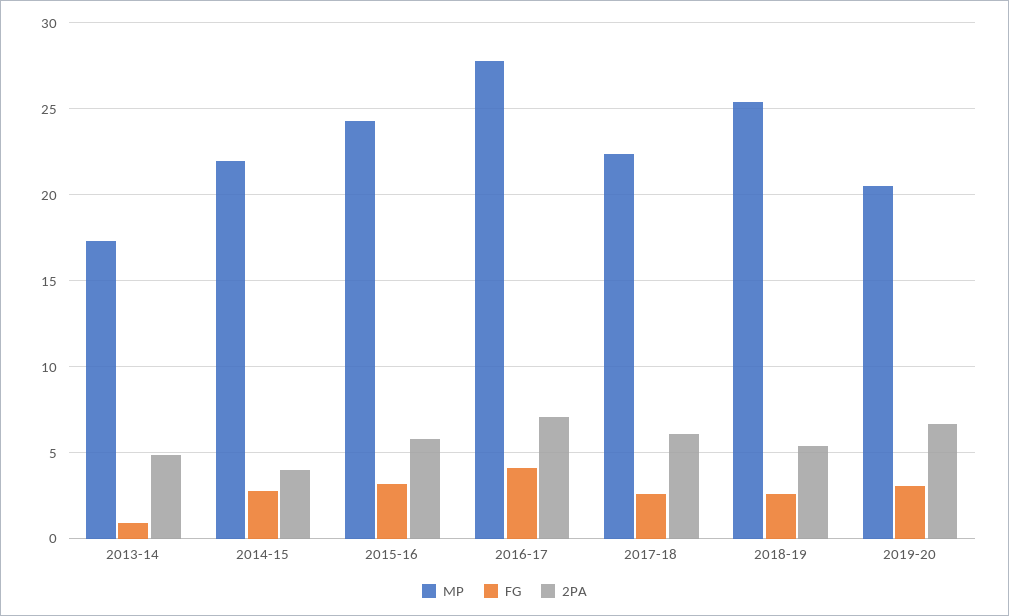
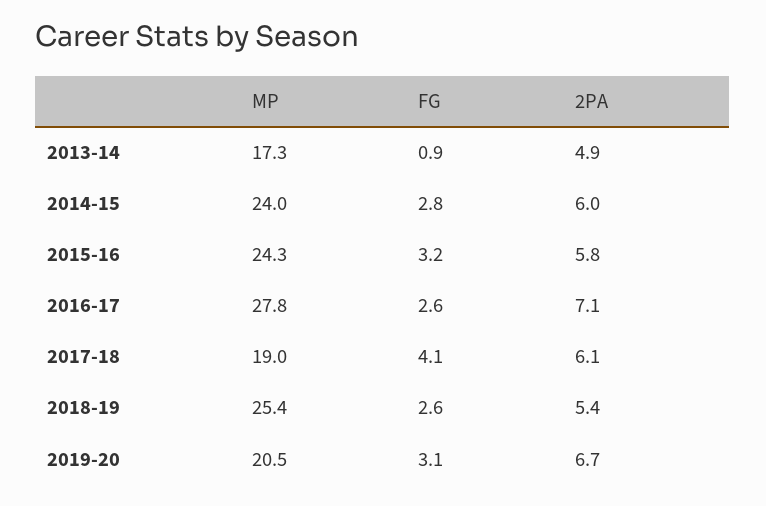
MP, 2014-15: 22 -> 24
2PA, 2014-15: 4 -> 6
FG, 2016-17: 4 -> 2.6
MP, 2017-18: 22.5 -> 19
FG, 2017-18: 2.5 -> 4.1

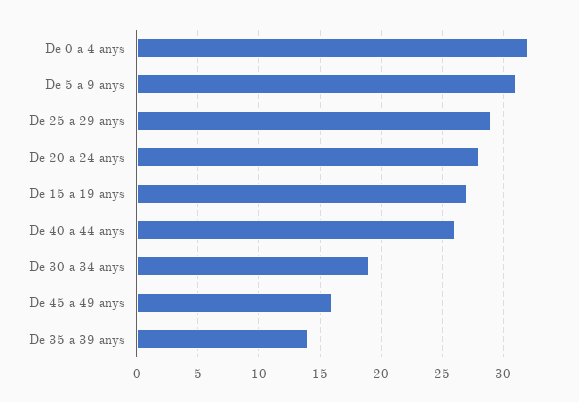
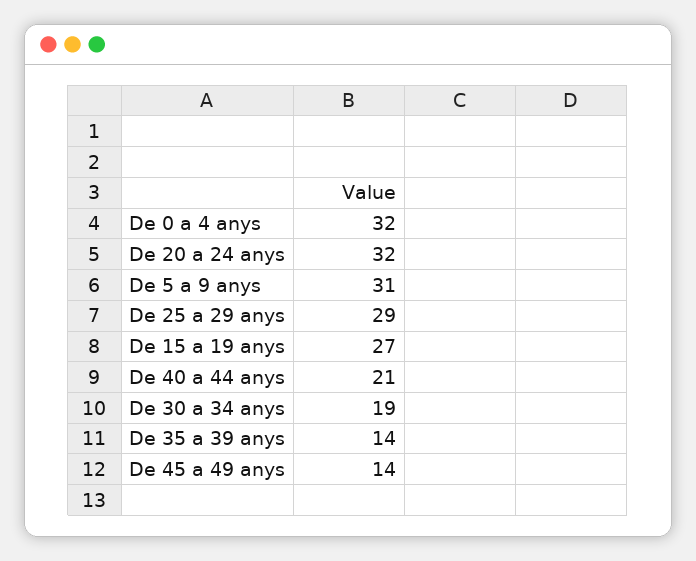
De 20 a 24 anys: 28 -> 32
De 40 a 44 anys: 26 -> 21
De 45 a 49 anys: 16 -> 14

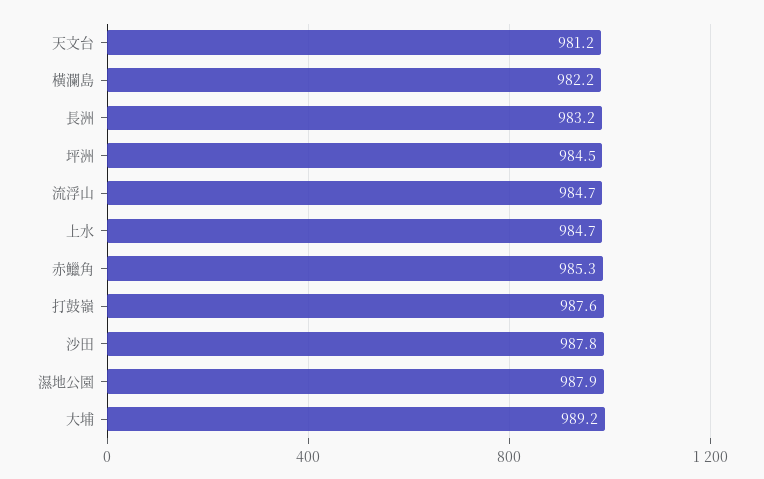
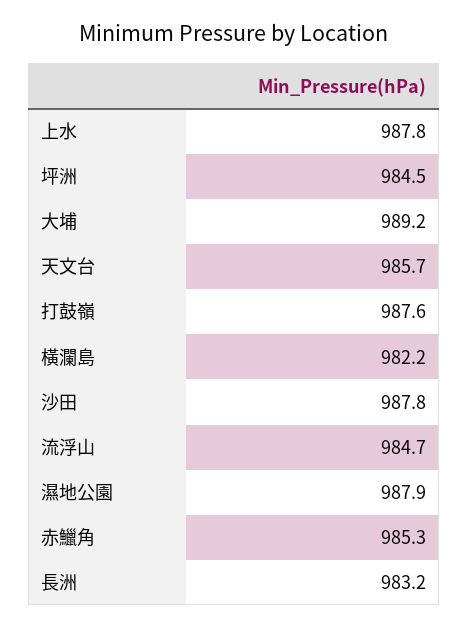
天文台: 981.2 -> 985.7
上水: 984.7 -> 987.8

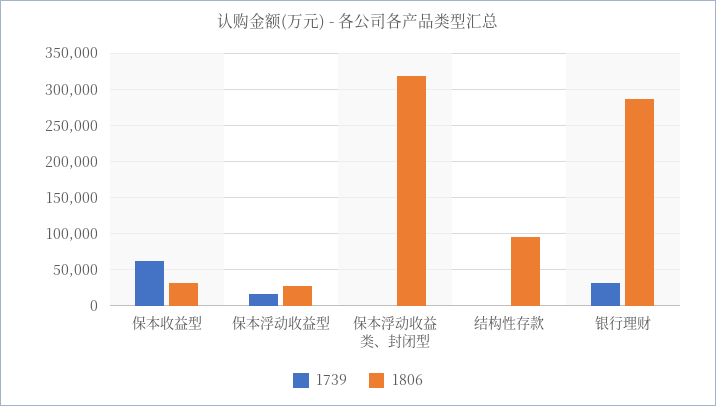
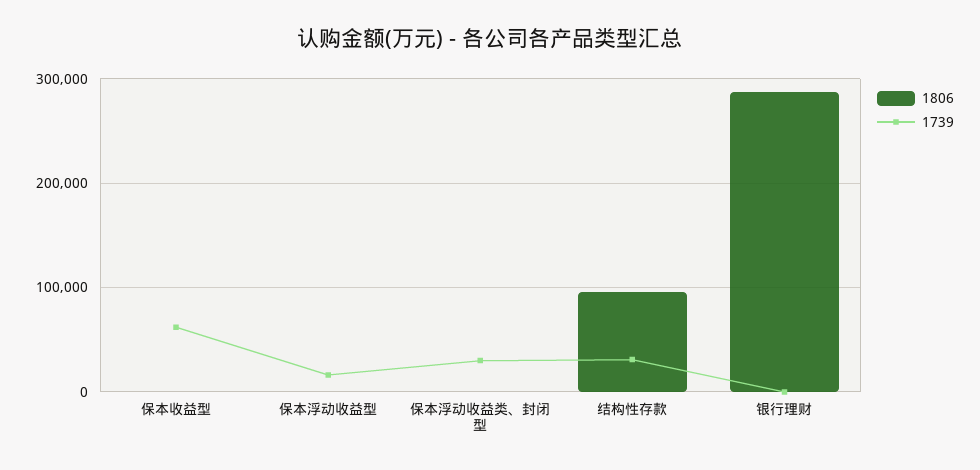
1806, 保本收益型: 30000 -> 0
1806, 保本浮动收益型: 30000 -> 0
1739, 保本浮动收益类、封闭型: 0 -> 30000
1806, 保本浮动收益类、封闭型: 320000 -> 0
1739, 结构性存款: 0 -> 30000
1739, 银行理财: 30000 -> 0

...

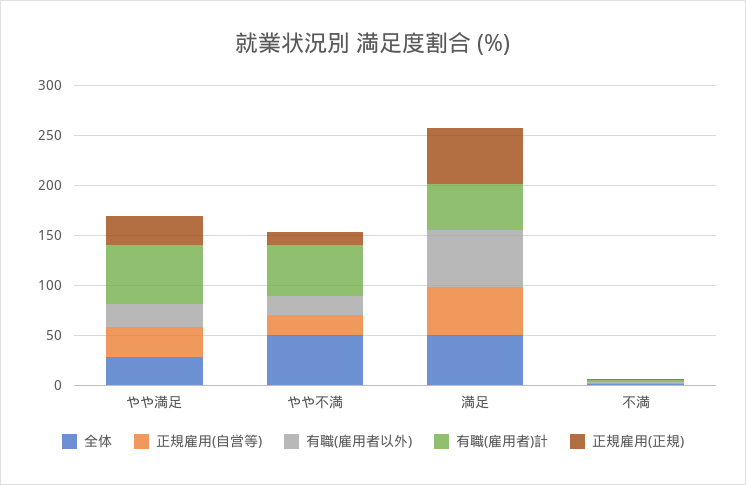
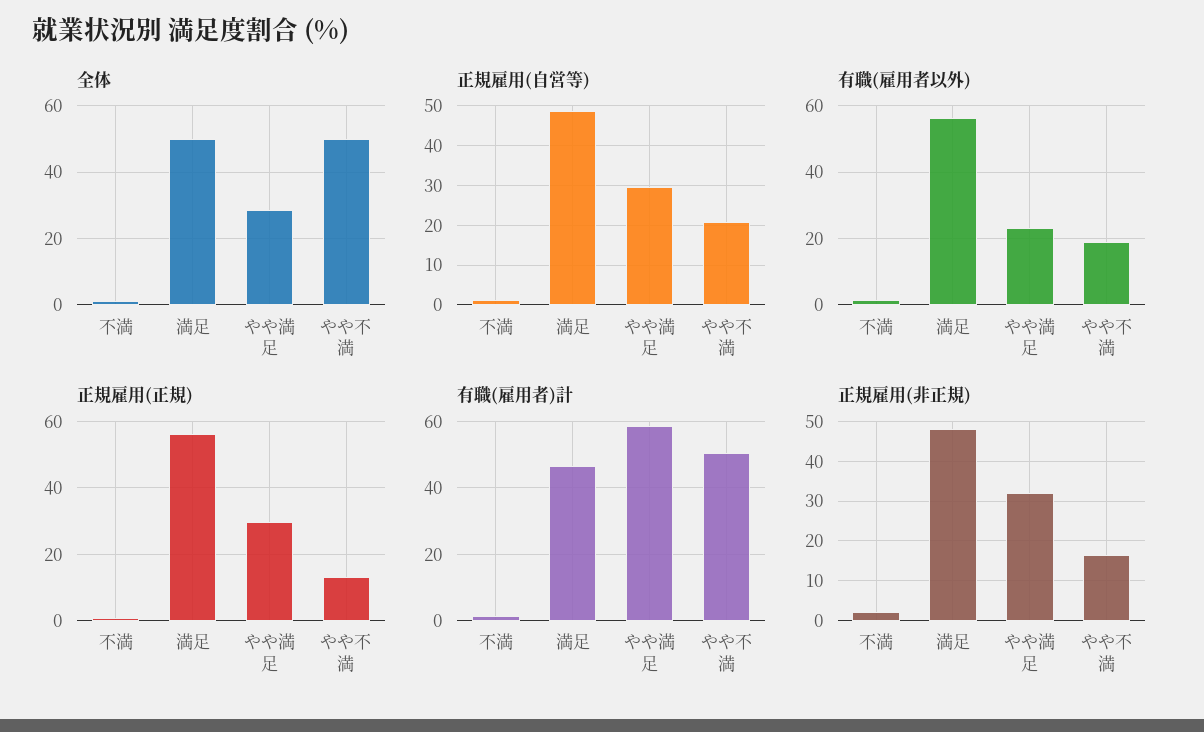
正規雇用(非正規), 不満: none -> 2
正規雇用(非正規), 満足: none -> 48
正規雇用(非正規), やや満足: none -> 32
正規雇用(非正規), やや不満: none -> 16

==

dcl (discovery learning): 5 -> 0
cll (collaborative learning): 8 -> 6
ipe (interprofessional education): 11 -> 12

> **Exercise requirements**
In the entries above, every line from the line with "De 20 a 24 anys: 28 -> 32" to the line with "1739, 银行理财: 30000 -> 0" is to be printed exactly, with both ends included and pictures excluded.

> **Written solution**
De 20 a 24 anys: 28 -> 32
De 40 a 44 anys: 26 -> 21
De 45 a 49 anys: 16 -> 14

天文台: 981.2 -> 985.7
上水: 984.7 -> 987.8

1806, 保本收益型: 30000 -> 0
1806, 保本浮动收益型: 30000 -> 0
1739, 保本浮动收益类、封闭型: 0 -> 30000
1806, 保本浮动收益类、封闭型: 320000 -> 0
1739, 结构性存款: 0 -> 30000
1739, 银行理财: 30000 -> 0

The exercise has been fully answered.